Miso is a traditional Japanese food produced by fermenting rice, barley and/or soybeans, with salt and k?ji (the most typical miso is made with soy). The result is a typically thick paste used in sauces and spreads, to pickle vegetables or meats, and mixed with dashi soup stock and served as a soup called Misoshiru. (Wikipedia)
I remember a friend from home; Wennice mentioning to me about incorporating Miso into our daily diet for beneficial results in weightloss. I've never had a liking for bland tasting miso...but the Koreans have brought to my attention a flavourful Miso variation! It's blended with flavourful spices, natural chili seasoning..and is OH~... SO.. YUMmy!! I would dip cold vegetables sticks straight into this little tub for a snack anytime! Here's a couple of ideas on how to use the paste.

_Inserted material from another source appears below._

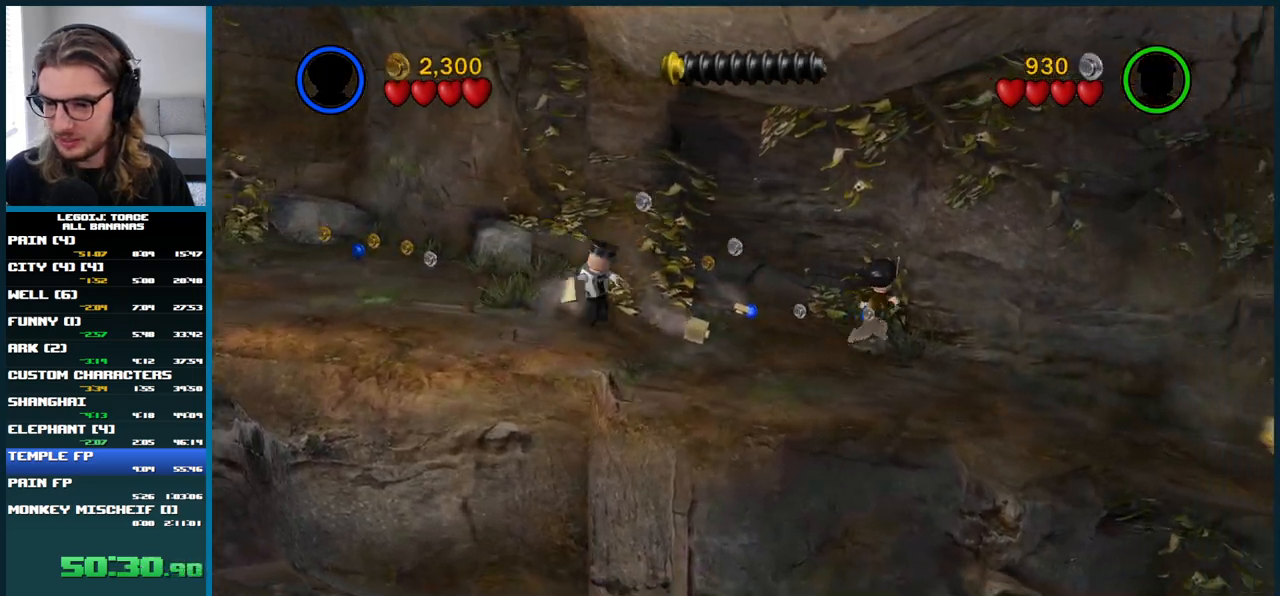
{"buttons": [], "left_stick": "right", "right_stick": "center", "events": []}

1. On pan fried firm tofu slices
2. Fresh vegetables
3. Diluted in hot boiling water for a delicious Miso soup. Add seaweed slices on top for that authentic Japanese feel ;) hehe
4. Smeared onto lettuce slices for wrapping what we've done. *licks lips*

I was brought grocery shopping at "Campsie - (a very Korean-area)" in Sydney...and Jo's mom had very generously bought me most of the ingredients I needed to recreate her delicious meals on my own. She knew I would have difficultly reading the labels and she guided me through the many Korean food aisles and noted many interesting items as we shopped. I observed in awe as I gasped at the many intelligently creative instant meals packs, convenient packaging of food items, imported frozen/dried seafood and the lot. If you aren't fluent in Korean but would like to purchase these ingredients...I would suggest remembering the label designs, "Hangul" script (writing) or just simply enquiring suggestions from a Korean grocer. I hope these photographs help.


QuaVadis said...

A very interesting dish that's definitely worth a try tomorrow!! Thanks for the idea and recipe!! Will tell you how it taste like on Monday!!

Glad to see that you're still posting even with the exam's going on.

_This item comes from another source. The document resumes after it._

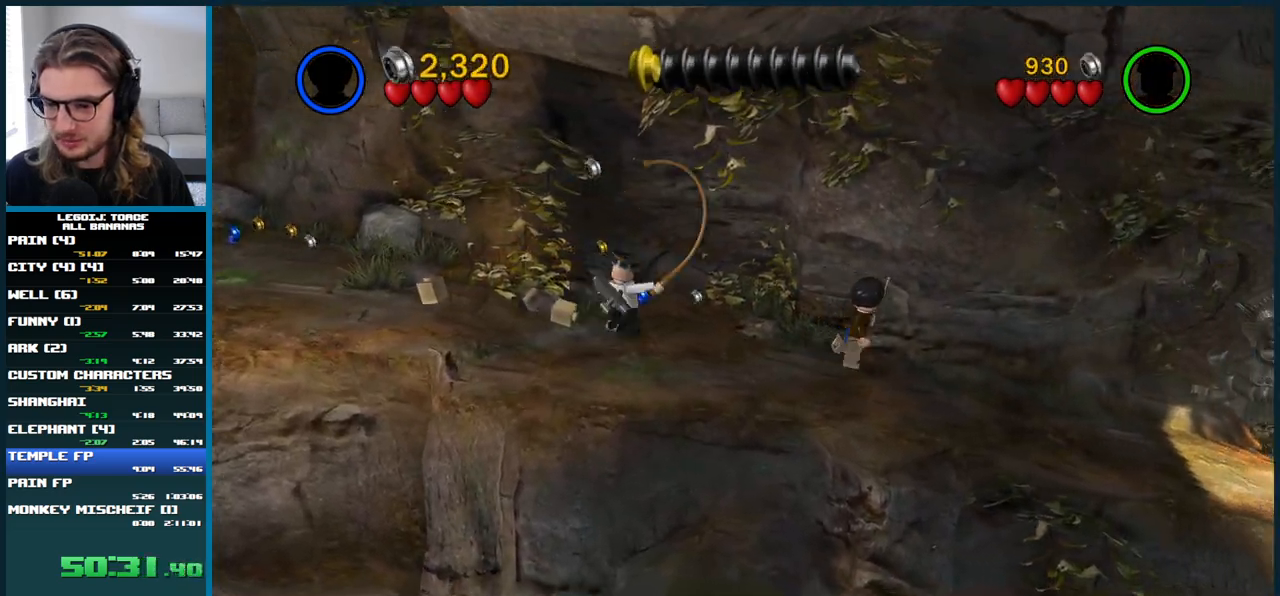
{"buttons": [], "left_stick": "right", "right_stick": "center", "events": []}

Take care and have a good weekend.

Anonymous said...

Thanks for the photo especially the miso paste...
Interesting that they use pear juice..I wonder why?

Good luck with your exam.


Anonymous said...

I think you're a wonderfully talented young lady. Wish my daughter could make a quarter of the things you make! Hope you don't mind, but to make miso soup, you need to add dashi (soup stock) as well as the miso. Just my two cents worth!


et said...

hi there! i chanced upon your interesting blog while searching for some recipes sometime ago. been reading up on some of the yummylicious food u have cooked up and am really amazed by your creativity and zest! :) i luv to bake too but i'm alot less adventurous and creative than you are, hehe... well, keep up the gd work and continue having fun! ;)

Brilynn said...

I lived in Koreatown in Toronto for a year and enjoyed bulgogi on many occasions, but I've never made it.

Su-Yin said...

quavadis: thanks! LOL> did it go?? how was the bulgogi?

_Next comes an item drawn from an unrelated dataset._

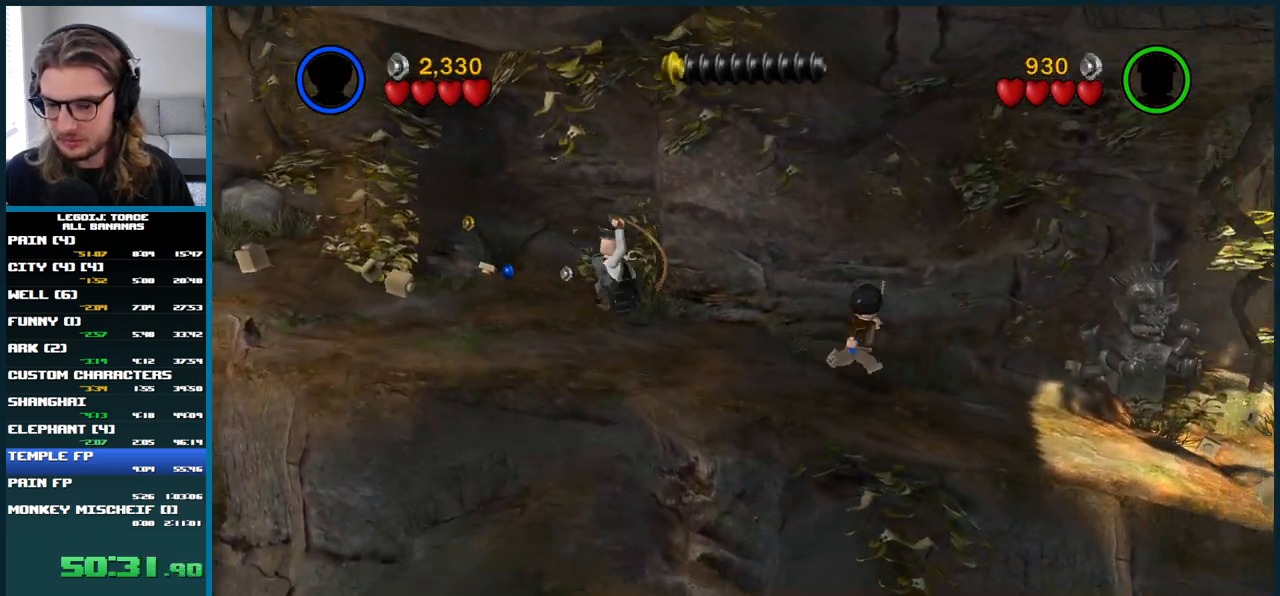
{"buttons": [], "left_stick": "right", "right_stick": "center", "events": []}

teh see: She explained to me that pear juice was used to substitute the need for sugar as a sweetener

tina: everyones 2 cents worth is vERY MUCH appreaciated! :) Thanks for the hint with miso...i havnt bought dashi before..but i shall ask around

et: THanks :) so niec to hear from you..haha i havnt been baking lately...but I hope it picks up soon :) I hate exams ...haha

brilynn: Koreatown? LOL...Its amazingly easy to make..marinating just takes a long while.. I would love to live in Koreatown...mmMmm yum food..yum looking boys...*laughs* hehe :P *blush*

Anonymous said...

It would be interesting to taste daejigogi (bul=fire,gogi=meat) with nashi pears rather than Korean.Korean pears are very mild.

You should try daejikalbi next!Korean pork ribs are great.Baste with gochujang(pepper paste) and pop it on the bbq.

The best though is sokalbikui(so=cow,kalbi=ribs,kui=grilled,I guess).The meat is kind of unfurled into a ribbon with the bone attached.